I wouldn’t call it a whirlwind. To be completely honest, I wasn’t picked up and swept away at first sight like so many people have been. I’ve been in whirlwinds before, the kind that catch you with a dangerous pull and kick your feet from underneath of you, all while simultaneously knocking the hot breath from your lungs. I know what to expect from those, as the old saying goes “easy come, easy go.” The thing about whirlwinds, is that they usually fade as fast as they came.
I can handle whirlwinds.
But you…you feel like a slow burn of the hottest flame. You feel like a soothing warmth when I didn’t know I was cold. I become entranced staring into the burning embers, and as each part of me starts to feel the warmth creep up I realize I’m freezing, and I need more.
Now I know why I’ve fought to stay cold.
It took me some time to realize that I’ve always been one to ruin things. It’s my nature. I’ve been conditioned to believe that I’m not worthy of great things, and as a defense mechanism I usually cause some sort of upheaval when it comes to relationships. I know I’m not alone, I know many have the same tendency. The issue happens when I haven’t realized what I’ve done until it’s done.

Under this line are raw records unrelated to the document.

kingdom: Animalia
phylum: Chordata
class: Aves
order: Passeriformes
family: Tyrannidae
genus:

And even though I want nothing more than to let your warmth overtake me, I can’t help but wonder if I’ll be the oxygen to your already intensely burning ember.
When given just enough of a push, you can turn into a bright flame that scorches. I wish I could promise you that won’t happen. I wish you could promise me you wouldn’t let it.
But I’ve seen it, I’ve been the one burned and I’ve been the flame burning.
How many times can one heal from such massive fires? And the most important question, do I run and stay cold…or stay and revel in the burn?